-- PROBLEM REQUIREMENTS --
Start at the line that contains "2024 Your Name". Repeat it and each line after it, exactly, up to and including the final line of the data.

DATA FOR THIS EXERCISE Block Start

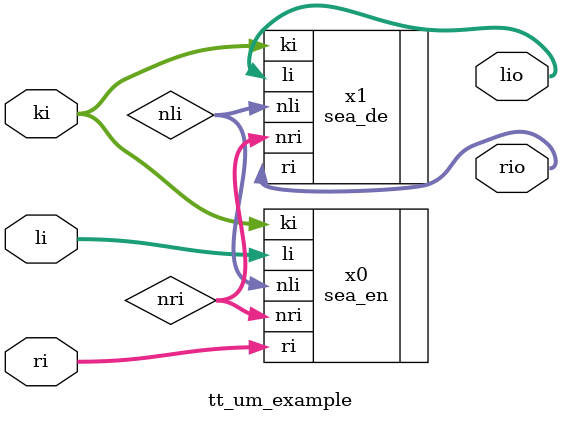
<source format=v>
/*
 * Copyright (c) 2024 Your Name
 * SPDX-License-Identifier: Apache-2.0
 */

`timescale 1ns / 1ps
`include "sea_en.v"
`include "sea_de.v"
`include "sbox.v"
module  tt_um_example( li, ri, ki, lio, rio );
    input [47:0]  li ;
    input [47:0]  ri ;
    input [47:0]  ki ;
    output [47:0]  lio ;
    output [47:0]  rio ;


    wire [47:0] nli;
    wire [47:0] nri;
    wire [47:0] lio;
    wire [47:0] rio;


    
   sea_en x0(.li(li), .ri(ri), .ki(ki), .nli(nli), .nri(nri));
   
   sea_de x1(.nli(nli), .nri(nri), .ki(ki), .li(lio), .ri(rio));
    

endmodule

</source>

DATA FOR THIS EXERCISE Block End

-- SOLUTION TO THIS EXERCISE --
 * Copyright (c) 2024 Your Name
 * SPDX-License-Identifier: Apache-2.0
 */

`timescale 1ns / 1ps
`include "sea_en.v"
`include "sea_de.v"
`include "sbox.v"
module  tt_um_example( li, ri, ki, lio, rio );
    input [47:0]  li ;
    input [47:0]  ri ;
    input [47:0]  ki ;
    output [47:0]  lio ;
    output [47:0]  rio ;


    wire [47:0] nli;
    wire [47:0] nri;
    wire [47:0] lio;
    wire [47:0] rio;


    
   sea_en x0(.li(li), .ri(ri), .ki(ki), .nli(nli), .nri(nri));
   
   sea_de x1(.nli(nli), .nri(nri), .ki(ki), .li(lio), .ri(rio));
    

endmodule

</source>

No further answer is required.